The benefits of owning a fleet are well-known. There is the opportunity to save money on fuel, vehicle maintenance, and insurance premiums by taking advantage of economies of scale. But what about the challenges? Today’s fleets are complicated beasts with many moving parts that you must manage efficiently for them to work as intended. Here are some tips for cutting costs and optimizing fleet efficiency so you can squeeze all the profit out of your business.
Reducing The Fleet Size
It sounds counter-intuitive, but the best way to cut costs is to reduce how many vehicles you have. By reducing the fleet size, you can take advantage of economies of scale and enjoy a smaller maintenance bill and lower insurance premiums thanks to better risk management. This strategy works particularly well with commercial fleets, where one vehicle would handle multiple roles.

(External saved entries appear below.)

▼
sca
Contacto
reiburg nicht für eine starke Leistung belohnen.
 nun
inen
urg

Then, if the business starts to grow again, you can always increase your fleet size, so you have more vehicles available at once. But for now, this is an easy way to save some money without compromising service levels or performance.
Lease the Fleets
Another way to cut costs is by leasing the fleets instead of buying them. This strategy works particularly well for business owners who want a more flexible approach or those with limited capital resources. Fleet companies can do this through a novated lease. You might be asking what is a novated lease and how it can benefit your business. This is where the business owner leases his vehicles through a finance company. The monthly payments are then made to both parties, meaning that there is no direct cost for the fleet-owning business.

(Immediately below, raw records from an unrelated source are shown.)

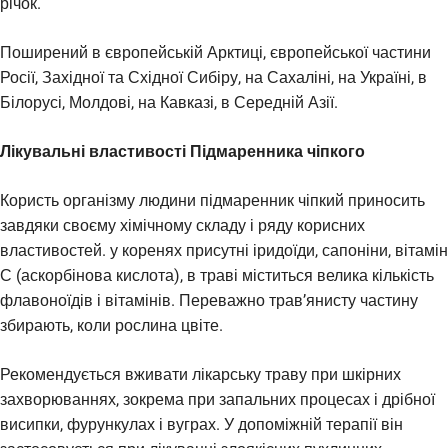
річок.
Поширений в європейській Арктиці, європейської частини
Росії, Західної та Східної Сибіру, на Сахаліні, на Україні, в
Білорусі, Молдові, на Кавказі, в Середній Азії.
Лікувальні властивості Підмаренника чіпкого
Користь організму людини підмаренник чіпкий приносить
завдяки своєму хімічному складу і ряду корисних
властивостей. у коренях присутні іридоїди, сапоніни, вітамін
С (аскорбінова кислота), в траві міститься велика кількість
флавоноїдів і вітамінів. Переважно трав’янисту частину
збирають, коли рослина цвіте.
Рекомендується вживати лікарську траву при шкірних
захворюваннях, зокрема при запальних процесах і дрібної
висипки, фурункулах і вуграх. У допоміжній терапії він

This method also allows businesses with limited capital resources or those who don’t want large debts to take advantage of economies of scale without being tied down by fixed costs.
Lower the Fuel Cost
Fleet managers are always looking for ways to get better fuel efficiency out of their vehicles, but the cost of gas is also a significant factor. A great way to cut costs without affecting performance or service levels is by changing driving habits and routes to use less fuel.
For example, stopping at red lights wastes time and prevents smooth acceleration. A better way to do this is by accelerating as soon as the traffic light turns green. This doesn’t just cut down on fuel costs, it also increases safety and reduces CO² emissions. Plus, fleet managers should ensure that vehicles are running at peak efficiency before drivers take them out for a spin.
Lower Maintenance Costs
Another high cost for many businesses is vehicle maintenance. Not only do vehicles require regular oil changes and tire replacements, but they also have to be properly serviced every so often. This means that fleet managers need to schedule employees’ shifts accordingly so there are always enough mechanics on hand when required, or else the business will suffer expensive downtime or high labor costs.

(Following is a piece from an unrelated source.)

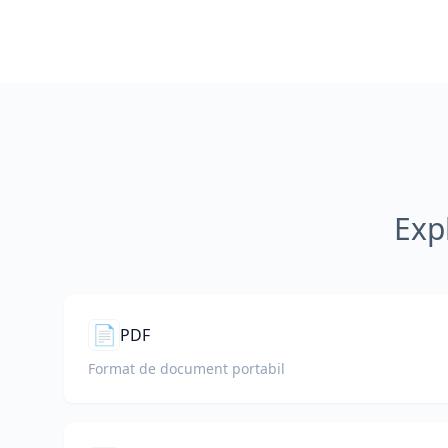
Exp
📄
PDF
Format de document portabil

In addition to this, fleet managers need to make sure that they buy the right parts for their vehicles. There is no point in spending a lot of money on high-end parts only to have them wear out quickly and require replacement sooner rather than later. By sticking with affordable but reliable brands, business owners can maintain service levels without breaking the bank.
These are just some ways that fleet-owning businesses can cut costs and operate more efficiently, but there is always room for improvement when it comes to operational efficiency. Ensure to follow these tips and others more to get more profit for your fleet business.